Der Konzern hat sich als Klima-Vorreiter der Branche positioniert: bis 2030 sollen 10 Mio. t CO2 pro Jahr abgeschieden und gespeichert werden (u.a. Anlage in Brevik/Norwegen).
Dominanz im globalen Baustoffmarkt unter Dominik von Achten
Die Heidelberg Materials AG, bis 2022 als HeidelbergCement bekannt, wird vom Vorstandsvorsitzenden Dr. Dominik von Achten geführt und steuert auf einen Jahresumsatz von rund 22 Milliarden Euro zu. Mit einer Belegschaft von etwa 51.000 Mitarbeitern weltweit hat sich der Konzern seit seiner Gründung im Jahr 1873 von einer lokalen Zementfabrik zu einem globalen Schwergewicht entwickelt. Der Stammsitz in Heidelberg bleibt dabei das strategische Zentrum für Operationen in über 50 Ländern.
Regionale Schwerpunkte und operative Segmentierung
Das operative Geschäft gliedert sich primär in die Bereiche Zement, Zuschlagstoffe sowie Transportbeton und Asphalt. Geografisch ist der Konzern besonders stark in den Regionen Western and Southern Europe sowie North America verankert, die signifikante Beiträge zum operativen Ergebnis vor Abschreibungen leisten. Auch die Marktposition in den Wachstumsmärkten Asien-Pazifik und Afrika-Östlicher Mittelmeerraum wird durch lokale Tochtergesellschaften und Joint Ventures kontinuierlich ausgebaut.

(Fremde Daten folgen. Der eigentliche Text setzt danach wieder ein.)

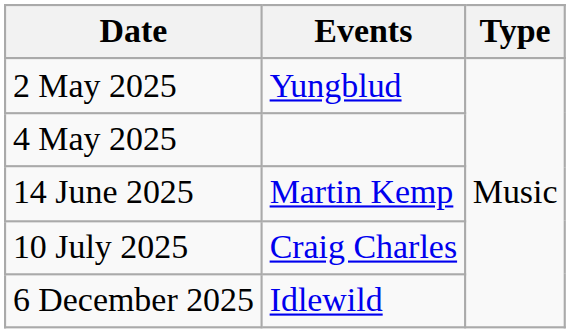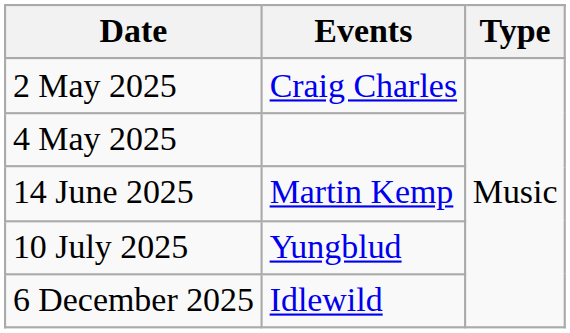2 May 2025 | Events: Yungblud -> Craig Charles
10 July 2025 | Events: Craig Charles -> Yungblud
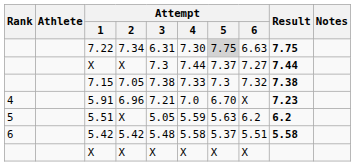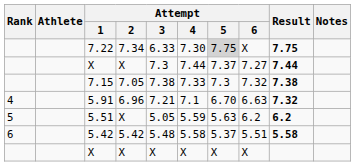7.22 | Attempt / 3: 6.31 -> 6.33
7.22 | Attempt / 6: 6.63 -> X
5.91 | Attempt / 4: 7.0 -> 7.1
5.91 | Attempt / 6: X -> 6.63
5.91 | Result: 7.23 -> 7.32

Marktmacht durch Marken wie Italcementi und Hanson
Hinter dem Konzerndach stehen traditionsreiche Marken, die durch strategische Akquisitionen wie die Übernahme von Hanson im Jahr 2007 oder der Italcementi-Gruppe im Jahr 2016 integriert wurden. In Deutschland ist das Unternehmen weiterhin mit der starken Vertriebsmarke Heidelberger Beton am Markt präsent. Diese Markenarchitektur erlaubt es dem Konzern, spezialisierte Hochleistungsbetone und Infrastrukturlösungen unter etablierten Namen lokal zu vermarkten.
Dekarbonisierung durch die Brevik-Anlage und CCUS-Technologie
Ein zentraler Pfeiler der Unternehmensstrategie ist die Errichtung der weltweit ersten industriellen CCS-Anlage (Carbon Capture and Storage) im norwegischen Zementwerk Brevik. Bis 2030 plant der Konzern, die CO2-Emissionen massiv zu senken, indem jährlich 10 Millionen Tonnen Kohlendioxid abgeschieden werden. Diese Transformation des energieintensiven Kerngeschäfts soll Heidelberg Materials zum Vorreiter für klimaneutrale Baustoffe wie die Produktlinie 'evoBuild' machen.